Problem requirements: Lay out the text of all the rows below as a Markdown table with the columns Line Number and Content, giving each line its own number and omitting blank lines. Exclude the pictures.

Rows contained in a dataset

---+---

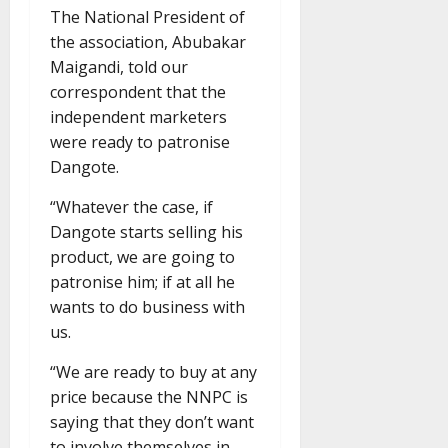
The National President of
the association, Abubakar
Maigandi, told our
correspondent that the
independent marketers
were ready to patronise
Dangote.
“Whatever the case, if
Dangote starts selling his
product, we are going to
patronise him; if at all he
wants to do business with
us.
“We are ready to buy at any
price because the NNPC is
saying that they don’t want
to involve themselves in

---+---

Your solution:
| Line Number | Content |
|---|---|
| 1 | The National President of |
| 2 | the association, Abubakar |
| 3 | Maigandi, told our |
| 4 | correspondent that the |
| 5 | independent marketers |
| 6 | were ready to patronise |
| 7 | Dangote. |
| 8 | “Whatever the case, if |
| 9 | Dangote starts selling his |
| 10 | product, we are going to |
| 11 | patronise him; if at all he |
| 12 | wants to do business with |
| 13 | us. |
| 14 | “We are ready to buy at any |
| 15 | price because the NNPC is |
| 16 | saying that they don’t want |
| 17 | to involve themselves in |